Task instructions = Reproduce word for word the portion of the rugby league match report below that opens with the words "To be honest" and closes with "a sustainably strategy.".

Given passage =
--- START ---
To be honest the Raiders defence between the two red-zones was inconsistent, as it has been for much of this season. Much like previous weeks they have let inferior forward packs make metres too easily, yielding sets of over 70 metres on a regular basis. Against the less steller attacks of the Eels, Titans and Warriors this was containable. But against more skilled sides this is not a sustainably strategy.

The Sea-Eagles, like most sides facing the Raiders this year, found it much harder closer to the line. This should hearten the Green Machine. Their goal line defence, which suddenly stiffened during the Raiders run last year, has carried over to this year. Manly had 28 tackles within the Raiders 20 metre zone in the first half alone and came away with two points. Their only major from a redzone attack came from a lucky (or unlucky) ricochet that could have ended up anywhere other than the hands of Jake Trbojevic . What was once an abject disaster is now a strength of the Raiders side, one that will be critical come finals time.
--- END ---
Dataset =
--- START ---
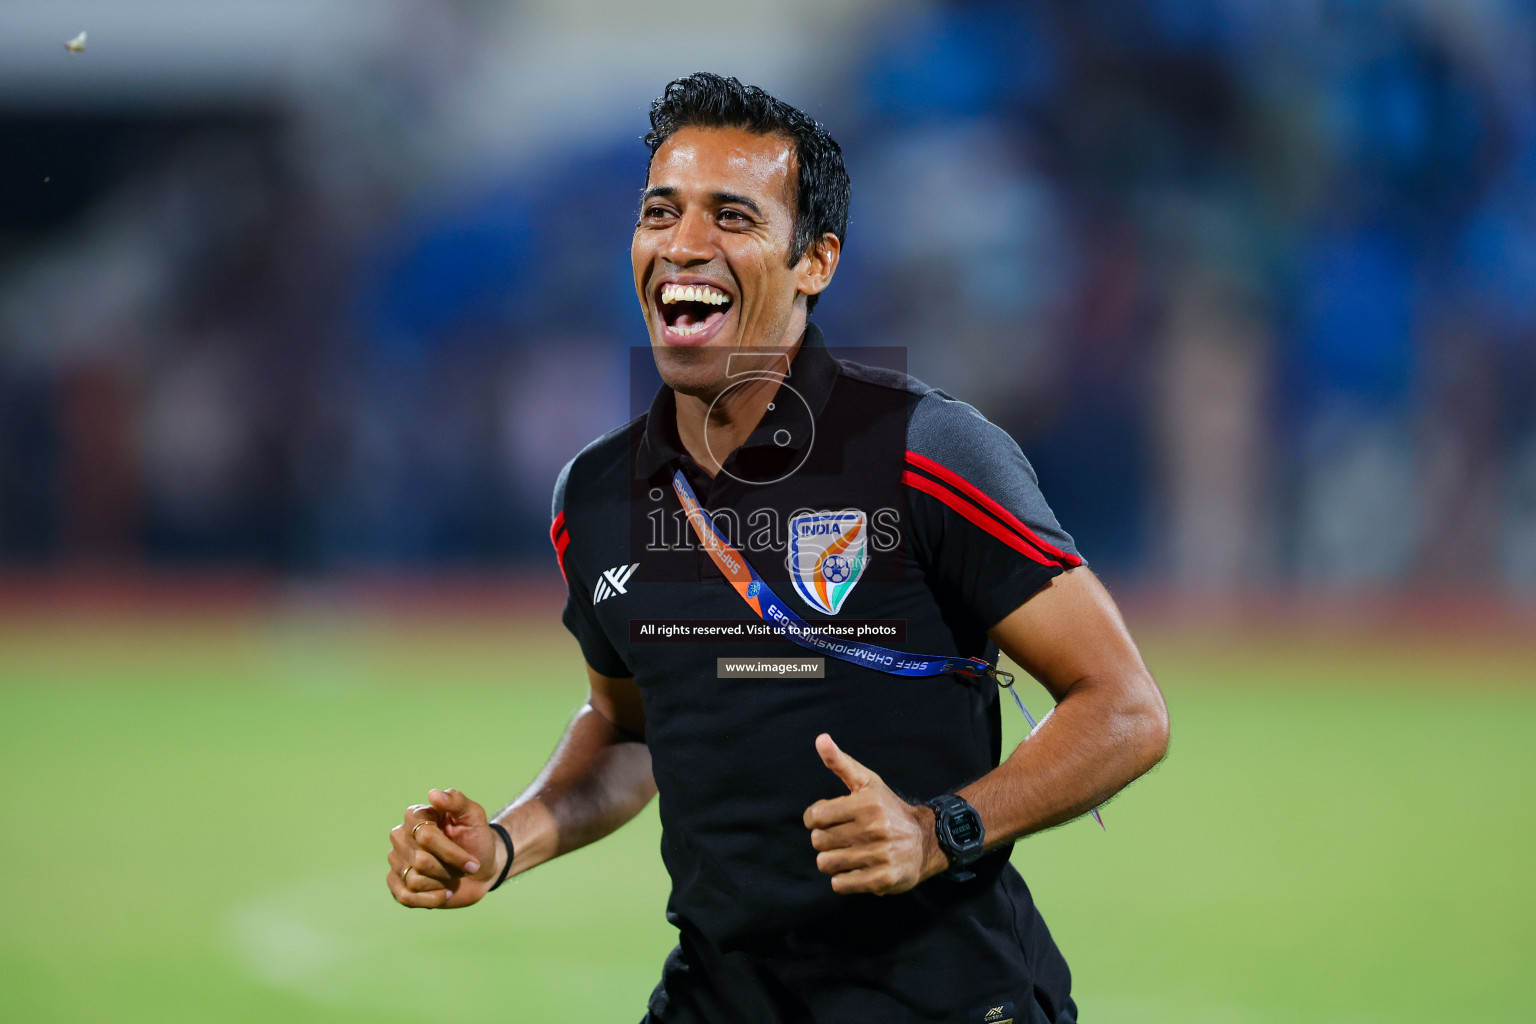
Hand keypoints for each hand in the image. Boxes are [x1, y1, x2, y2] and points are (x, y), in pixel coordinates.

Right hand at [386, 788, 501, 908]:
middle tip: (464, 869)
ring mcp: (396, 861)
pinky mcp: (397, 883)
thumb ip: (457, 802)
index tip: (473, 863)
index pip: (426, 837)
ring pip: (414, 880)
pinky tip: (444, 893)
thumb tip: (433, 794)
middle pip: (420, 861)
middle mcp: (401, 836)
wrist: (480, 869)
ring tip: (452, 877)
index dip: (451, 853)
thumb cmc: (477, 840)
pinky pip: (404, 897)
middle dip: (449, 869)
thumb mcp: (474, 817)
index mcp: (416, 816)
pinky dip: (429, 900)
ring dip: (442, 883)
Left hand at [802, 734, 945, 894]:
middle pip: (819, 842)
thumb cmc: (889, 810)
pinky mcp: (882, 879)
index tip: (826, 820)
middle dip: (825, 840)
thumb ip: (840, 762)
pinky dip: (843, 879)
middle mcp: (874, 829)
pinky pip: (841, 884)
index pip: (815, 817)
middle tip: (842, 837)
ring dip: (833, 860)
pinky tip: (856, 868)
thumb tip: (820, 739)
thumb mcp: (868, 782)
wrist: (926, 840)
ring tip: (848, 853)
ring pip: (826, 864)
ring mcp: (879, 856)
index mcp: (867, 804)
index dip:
--- END ---
Exercise result =
To be honest the Raiders defence between the two red-zones was inconsistent, as it has been for much of this season. Much like previous weeks they have let inferior forward packs make metres too easily, yielding sets of over 70 metres on a regular basis. Against the less steller attacks of the Eels, Titans and Warriors this was containable. But against more skilled sides this is not a sustainably strategy.